At the end of the day, the issues surrounding the Asian Infrastructure Investment Bank (AIIB) are about politics, not economics.
So let’s first get the economics straight. The AIIB is an organization founded by China and India in 2014, which has $50 billion to $100 billion to lend out, hence the name bank. The bank will loan out that money to government and private sector projects in Asia, mostly for infrastructure, hence the name infrastructure and investment.
Comparable international organizations include the World Bank and the International Monetary Fund, as well as the Asian Development Bank (ADB), which have been doing these things for decades, sometimes more and sometimes less successfully.

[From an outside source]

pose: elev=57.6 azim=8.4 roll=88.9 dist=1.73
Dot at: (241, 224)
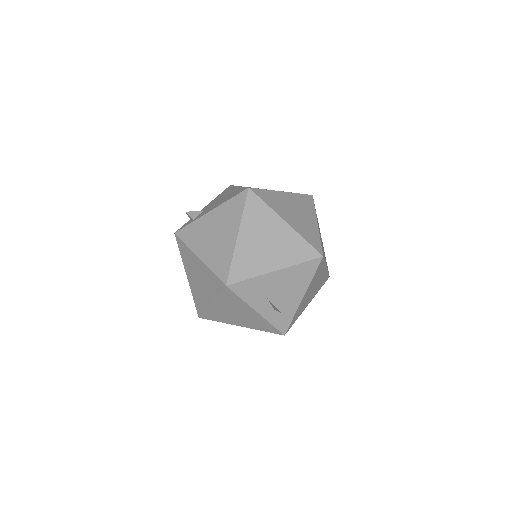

The goal is to develop infrastructure in Asia, which can hardly be a bad thing.
So what is all the fuss about? The Australian’s Greg Sheridan thinks it’s all about politics:
“The decision by the Abbott government to sign on for negotiations to join China’s regional bank, foreshadowed by Tony Abbott at the weekend, represents another defeat for Barack Obama’s diplomacy in Asia.”
For some reason, the Obama administration wanted to isolate China on the project, urging Australia and European nations not to join. It failed, as the U.K., Germany, Italy, and France are now negotiating their entry passes.
However, pressure from the United States to keep Europeans and Asians from joining was hardly necessary. Yes, the United States provides a counterbalance to China in the region for good reasons, but the AIIB is not one of them.
China has been active in creating infrastructure in developing countries in Asia for years on its own, often garnering severe criticism on the management of projects.
If it is now developing infrastructure together with Europe and Australia, it will actually decrease its influence on individual projects.
In fact, Europe and Australia can control the activities of the bank from inside and not from outside, an option the United States still has as well.